An exact transcription of the listing, without its images, is what the answer must contain.
--- Data extract Enclosed Below ---
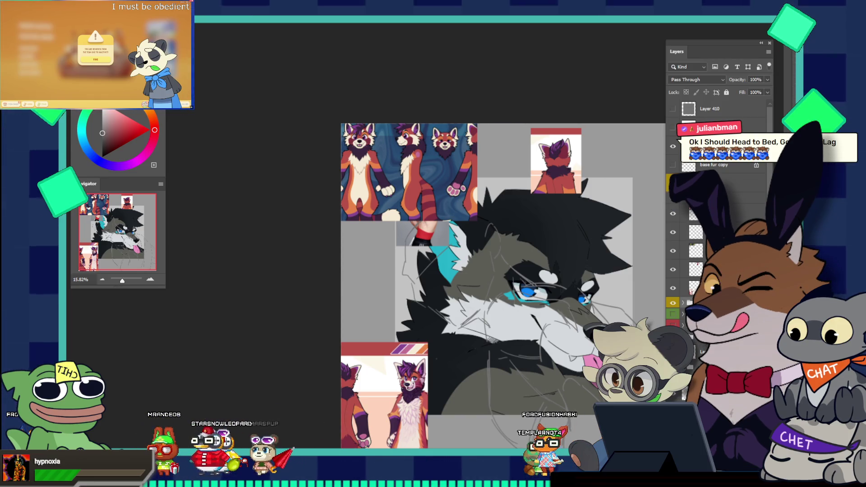
key("ctrl+t")
left_click_drag(565, 347, 562, 330)
key("ctrl+z")
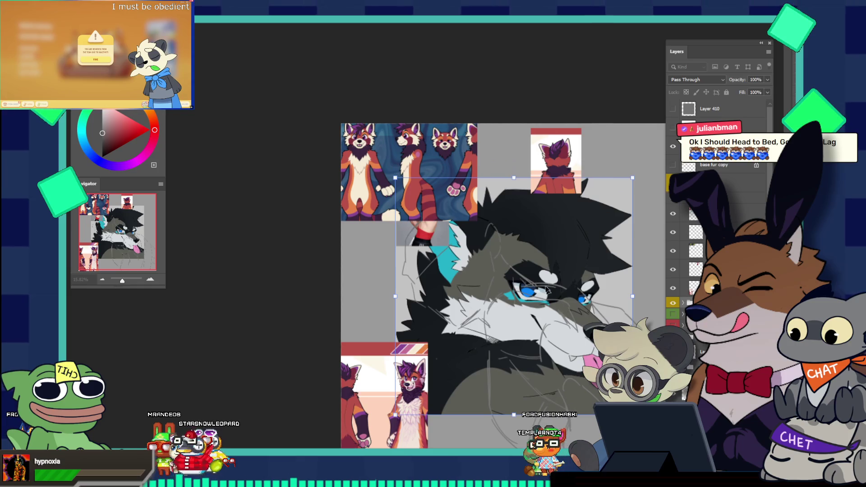
key("Escape")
--- End of Enclosed Data extract ---
__Exercise output__:
key("ctrl+t")
left_click_drag(565, 347, 562, 330)
key("ctrl+z")
key("Escape")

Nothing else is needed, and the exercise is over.